**Exercise details:**
Nothing but an exact copy of the data should be given.

**Material provided:**
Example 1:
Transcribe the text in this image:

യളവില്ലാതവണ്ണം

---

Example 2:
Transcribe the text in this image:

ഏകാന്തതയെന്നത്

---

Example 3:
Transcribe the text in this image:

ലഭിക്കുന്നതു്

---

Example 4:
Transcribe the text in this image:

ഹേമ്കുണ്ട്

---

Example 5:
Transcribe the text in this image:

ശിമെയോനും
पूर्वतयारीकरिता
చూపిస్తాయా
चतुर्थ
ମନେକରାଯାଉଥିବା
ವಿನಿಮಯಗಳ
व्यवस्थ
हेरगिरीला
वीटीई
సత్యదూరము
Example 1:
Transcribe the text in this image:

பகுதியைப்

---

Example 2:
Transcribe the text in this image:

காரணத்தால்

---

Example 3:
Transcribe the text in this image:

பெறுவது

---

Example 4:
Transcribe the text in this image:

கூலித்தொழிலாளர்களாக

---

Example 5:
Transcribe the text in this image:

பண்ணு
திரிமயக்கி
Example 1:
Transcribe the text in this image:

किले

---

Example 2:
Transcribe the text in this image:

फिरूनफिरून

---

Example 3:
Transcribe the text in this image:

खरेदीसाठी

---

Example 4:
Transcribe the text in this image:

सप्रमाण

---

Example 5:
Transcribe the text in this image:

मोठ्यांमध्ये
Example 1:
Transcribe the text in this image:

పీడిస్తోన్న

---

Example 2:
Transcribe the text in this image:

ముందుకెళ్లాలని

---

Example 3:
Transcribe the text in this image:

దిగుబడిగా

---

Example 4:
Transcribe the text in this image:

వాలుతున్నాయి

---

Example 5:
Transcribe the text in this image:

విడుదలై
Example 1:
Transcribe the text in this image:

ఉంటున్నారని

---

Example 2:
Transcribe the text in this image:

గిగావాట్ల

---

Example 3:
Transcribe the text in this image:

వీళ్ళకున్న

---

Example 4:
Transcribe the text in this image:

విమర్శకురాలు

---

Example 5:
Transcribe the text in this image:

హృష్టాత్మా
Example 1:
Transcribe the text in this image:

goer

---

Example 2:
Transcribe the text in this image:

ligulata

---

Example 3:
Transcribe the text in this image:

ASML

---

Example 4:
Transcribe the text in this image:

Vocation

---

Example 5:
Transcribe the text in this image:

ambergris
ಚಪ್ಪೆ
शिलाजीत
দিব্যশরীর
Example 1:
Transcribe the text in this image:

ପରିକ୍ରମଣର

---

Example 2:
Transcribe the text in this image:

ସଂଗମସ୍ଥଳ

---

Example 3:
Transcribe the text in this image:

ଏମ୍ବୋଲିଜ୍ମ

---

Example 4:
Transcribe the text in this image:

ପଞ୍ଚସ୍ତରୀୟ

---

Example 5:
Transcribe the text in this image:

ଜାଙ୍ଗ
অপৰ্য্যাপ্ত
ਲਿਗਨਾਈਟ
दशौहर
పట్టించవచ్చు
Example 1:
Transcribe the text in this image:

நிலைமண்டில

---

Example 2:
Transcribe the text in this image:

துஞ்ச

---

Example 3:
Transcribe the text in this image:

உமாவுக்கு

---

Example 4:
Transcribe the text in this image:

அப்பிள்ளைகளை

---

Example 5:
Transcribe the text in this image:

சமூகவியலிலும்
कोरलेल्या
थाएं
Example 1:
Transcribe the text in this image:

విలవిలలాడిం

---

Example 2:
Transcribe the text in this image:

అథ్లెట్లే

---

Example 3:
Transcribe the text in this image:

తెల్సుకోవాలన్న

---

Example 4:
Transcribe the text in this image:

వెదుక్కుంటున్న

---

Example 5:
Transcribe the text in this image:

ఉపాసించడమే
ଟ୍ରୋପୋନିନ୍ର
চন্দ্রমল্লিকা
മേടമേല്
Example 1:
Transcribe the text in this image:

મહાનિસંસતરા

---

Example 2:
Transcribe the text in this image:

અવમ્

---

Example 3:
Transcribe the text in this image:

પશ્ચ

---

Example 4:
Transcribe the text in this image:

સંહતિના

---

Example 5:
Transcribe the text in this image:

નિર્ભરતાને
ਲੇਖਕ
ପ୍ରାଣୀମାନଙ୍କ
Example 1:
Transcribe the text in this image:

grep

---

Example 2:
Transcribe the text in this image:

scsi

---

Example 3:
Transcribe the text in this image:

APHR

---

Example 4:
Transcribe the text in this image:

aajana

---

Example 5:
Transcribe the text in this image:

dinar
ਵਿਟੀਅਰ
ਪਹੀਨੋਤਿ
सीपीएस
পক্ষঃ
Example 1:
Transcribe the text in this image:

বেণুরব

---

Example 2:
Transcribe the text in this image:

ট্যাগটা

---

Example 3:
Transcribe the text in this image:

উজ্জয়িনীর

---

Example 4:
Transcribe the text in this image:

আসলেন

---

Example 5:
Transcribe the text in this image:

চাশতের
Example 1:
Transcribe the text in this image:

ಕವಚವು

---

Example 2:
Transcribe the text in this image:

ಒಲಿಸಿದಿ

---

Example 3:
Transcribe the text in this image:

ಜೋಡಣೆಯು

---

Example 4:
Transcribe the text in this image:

**Solved exercise:**
Example 1:
Transcribe the text in this image:

യളവില്ലാതവണ്ണം

---

Example 2:
Transcribe the text in this image:

ഏകാന്തതയെന്നത്

---

Example 3:
Transcribe the text in this image:

ലഭിക്കുന്നതു്

---

Example 4:
Transcribe the text in this image:

ഹേമ്കുണ്ട്

---

Example 5:
Transcribe the text in this image:

ശിമെയോനും
पूर्वतयारीकरिता
చూపిస్తాయా
चतुर्थ
ମନେକରାଯାଉଥିବା
ವಿನಿಮಯಗಳ
व्यवस्थ
हेरगिरीला
वीटीई
సత్యదూరము
Example 1:
Transcribe the text in this image:

பகுதியைப்

---

Example 2:
Transcribe the text in this image:

காரணத்தால்

---

Example 3:
Transcribe the text in this image:

பெறுவது

---

Example 4:
Transcribe the text in this image:

கூலித்தொழிலாளர்களாக

---

Example 5:
Transcribe the text in this image:

பண்ணு
திரிமயக்கி
Example 1:
Transcribe the text in this image:

किले

---

Example 2:
Transcribe the text in this image:

फिरूनफिरून

---

Example 3:
Transcribe the text in this image:

खरेदीसाठी

---

Example 4:
Transcribe the text in this image:

सप्रमाण

---

Example 5:
Transcribe the text in this image:

मोठ्यांमध्ये
Example 1:
Transcribe the text in this image:

పీడిస్తోన్న

---

Example 2:
Transcribe the text in this image:

ముందుకెళ్లాలని

---

Example 3:
Transcribe the text in this image:

దిగుబడిగా

---

Example 4:
Transcribe the text in this image:

వాలుతున్నాయి

---

Example 5:
Transcribe the text in this image:

విడుదలై
Example 1:
Transcribe the text in this image:

ఉంటున్నారని

---

Example 2:
Transcribe the text in this image:

గిగావాట్ల

---

Example 3:
Transcribe the text in this image:

వీళ్ళకున్న

---

Example 4:
Transcribe the text in this image:

విమర్శకురాలు

---

Example 5:
Transcribe the text in this image:

హృష్టాత్మా
Example 1:
Transcribe the text in this image:

goer

---

Example 2:
Transcribe the text in this image:

ligulata

---

Example 3:
Transcribe the text in this image:

ASML

---

Example 4:
Transcribe the text in this image:

Vocation

---

Example 5:
Transcribe the text in this image:

ambergris
ಚಪ್ಪೆ
शिलाजीत
দিব্যশরীর
Example 1:
Transcribe the text in this image:

ପରିକ୍ରମଣର

---

Example 2:
Transcribe the text in this image:

ସଂଗମସ୍ଥଳ

---

Example 3:
Transcribe the text in this image:

ଏମ୍ବୋଲିଜ୍ମ

---

Example 4:
Transcribe the text in this image:

ପଞ୍ଚସ୍ତରୀୟ

---

Example 5:
Transcribe the text in this image:

ଜାଙ୍ଗ
অপৰ্য্যাপ্ত
ਲਿਗਨਾਈਟ
दशौहर
పట్టించవచ్చు
Example 1:
Transcribe the text in this image:

நிலைமண்டில

---

Example 2:
Transcribe the text in this image:

துஞ்ச

---

Example 3:
Transcribe the text in this image:

உமாவுக்கு

---

Example 4:
Transcribe the text in this image:

அப்பிள்ளைகளை

---

Example 5:
Transcribe the text in this image:

சமூகவியலிலும்
कोरलेल्या
थाएं
Example 1:
Transcribe the text in this image:

విలవిలలాడిం

---

Example 2:
Transcribe the text in this image:

అథ్లెట్లే

---

Example 3:
Transcribe the text in this image:

తెల్సుకోవాలన్న

---

Example 4:
Transcribe the text in this image:

వెదుక్కుంటున్న

---

Example 5:
Transcribe the text in this image:

ఉపాసించడమే
ଟ୍ରୋପୋନିନ୍ର
চন্দ্রমল্লিকা
മേടമേല്
Example 1:
Transcribe the text in this image:

મહાનિસંસતરા

---

Example 2:
Transcribe the text in this image:

અવમ્

---

Example 3:
Transcribe the text in this image:

પશ્ચ

---

Example 4:
Transcribe the text in this image:

સંહતિના

---

Example 5:
Transcribe the text in this image:

નિર્ભરતાને
ਲੇਖਕ
ପ୍ରାଣୀମାନଙ୍କ
Example 1:
Transcribe the text in this image:

grep

---

Example 2:
Transcribe the text in this image:

scsi

---

Example 3:
Transcribe the text in this image:

APHR

---

Example 4:
Transcribe the text in this image:

aajana

---

Example 5:
Transcribe the text in this image:

dinar
ਵਿਟੀਅਰ
ਪਹੀਨੋਤਿ
सीपीएस
পক্ষঃ
Example 1:
Transcribe the text in this image:

বেণুরব

---

Example 2:
Transcribe the text in this image:

ট্যাগটা

---

Example 3:
Transcribe the text in this image:

উজ্জয়িনীর

---

Example 4:
Transcribe the text in this image:

আসলেন

---

Example 5:
Transcribe the text in this image:

চাশতের
Example 1:
Transcribe the text in this image:

ಕವಚವು

---

Example 2:
Transcribe the text in this image:

ಒಲಿಸಿದಿ

---

Example 3:
Transcribe the text in this image:

ಜೋಡಣೆಯು

---

Example 4:
Transcribe the text in this image:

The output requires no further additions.